The well regarded annual conference, which is scheduled for March 22-25, launched in 2016 and attracted 8,000 people in 2019. The event’s organizer says the all-female format will be replaced by a 50-50 gender breakdown starting in 2021. A third of the speakers at its March 2019 conference were women.
“This is not a long-term plan to be 100% women, but to move the needle we really do need to take this quite bold step,” Zia Daniell Wigder, Shoptalk’s chief global content officer, tells Fortune.
Top conferences across industries, notably tech, have long been criticized for skewing heavily toward male panelists. One analysis last year found that men made up 68% of speakers at conferences, trade shows, and other such events.

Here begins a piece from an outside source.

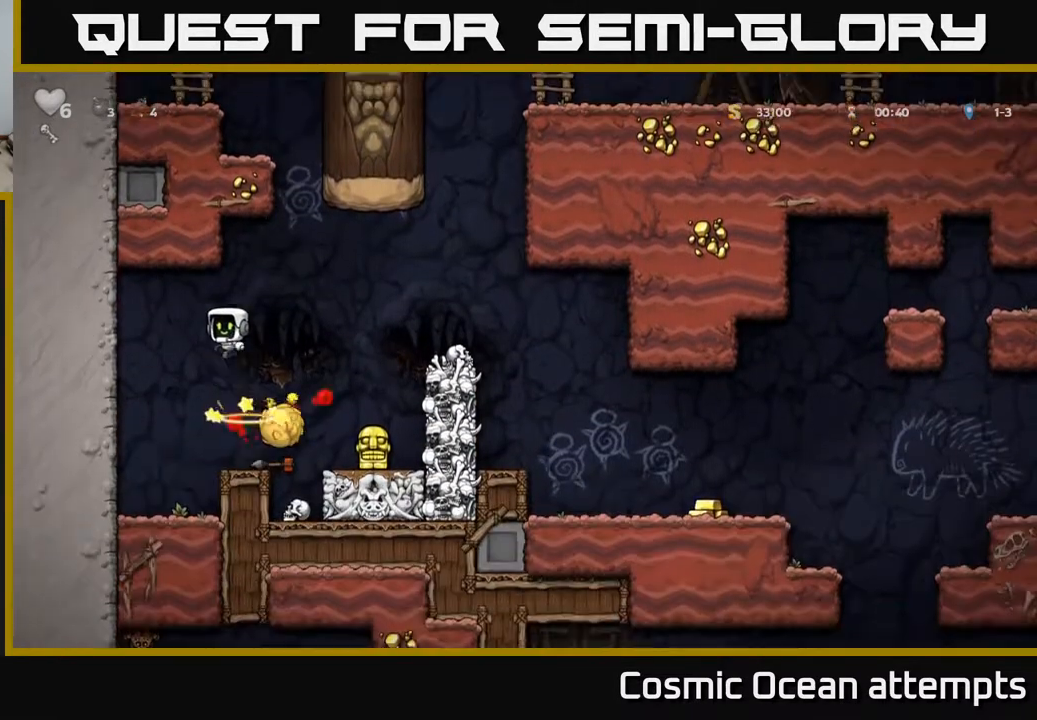
{"dt_ms": 500, "buttons": [], "left_stick": "center", "right_stick": "center", "events": [[367, "DPAD_RIGHT", "down"], [417, "DPAD_RIGHT", "up"]]}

Several groups, including Change the Ratio and GenderAvenger, have emerged in recent years to tackle what some have dubbed the “manel” problem in tech and other industries, pressuring conference organizers to have more women on panels. (Fortune has improved the gender ratio at the events it hosts each year but has not yet reached parity at all of them.)

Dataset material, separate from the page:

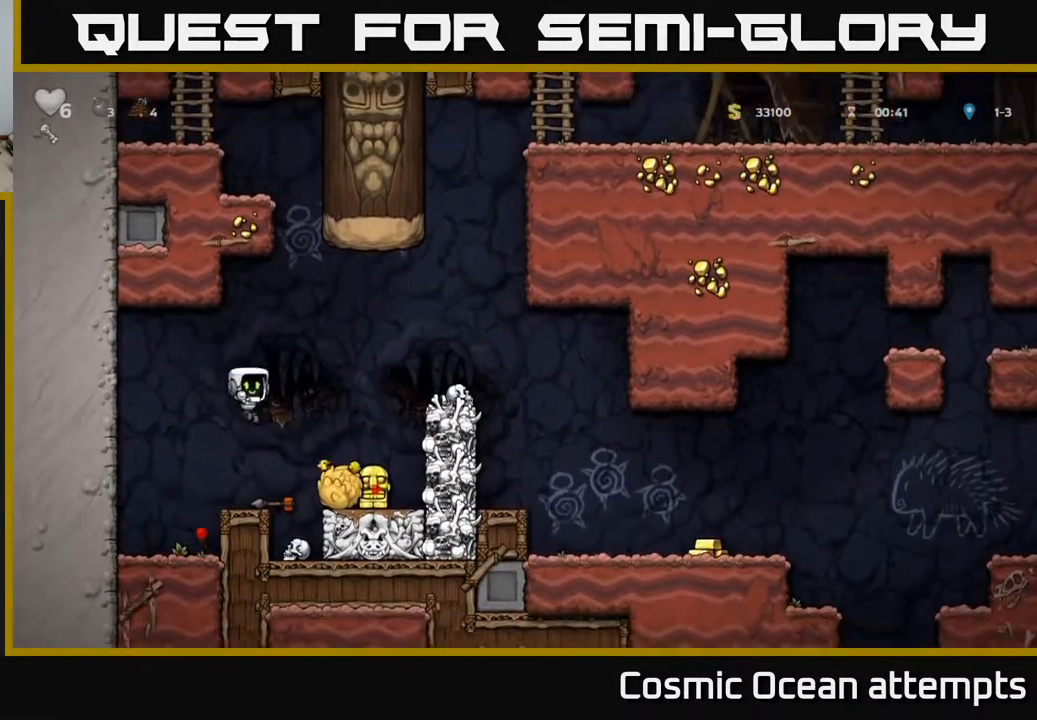
{"dt_ms": 500, "buttons": [], "left_stick": "center", "right_stick": "center", "events": [[267, "DPAD_DOWN", "down"], [317, "X", "down"], [417, "DPAD_DOWN", "up"], [450, "X", "up"]]}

Women are better represented in the C-suites of retail than in most other industries. But with just 36 women at helm of a Fortune 500 company (that elite group includes the CEOs of Best Buy, Kohl’s, Ulta Beauty, and J.C. Penney), Shoptalk wants to its approach to send a message beyond the world of retail.
Shoptalk’s move has meant that 60 male speakers who had already been booked were asked to give their spot to a female colleague, something Wigder says has not been a problem so far.
Shoptalk attracts key movers and shakers in the retail industry because it features keynotes from many CEOs of top companies such as Target, Gap Inc, Ulta Beauty, and Macy’s, as well as breakout sessions with top ranking executives. But Wigder dismissed the notion that eliminating male CEOs—and therefore having fewer CEO speakers overall—would hurt the caliber of the conference. She says that other top executives, like marketing or operations chiefs, would provide their own value. “What we will have are different perspectives,” says Wigder.
As for the question of whether the move could prize one type of diversity over another by excluding speakers who are, for instance, black men or gay men, Wigder said the roster would aim to achieve diversity beyond gender by including women of color and LGBTQI women.
Even if the women-only approach turns out to ruffle feathers, she said she doesn’t think it will hurt the 2020 conference’s attendance. “Some people won’t be happy with the move but we think that overall it’s an important thing for us to do and it’s absolutely essential for the industry,” she says.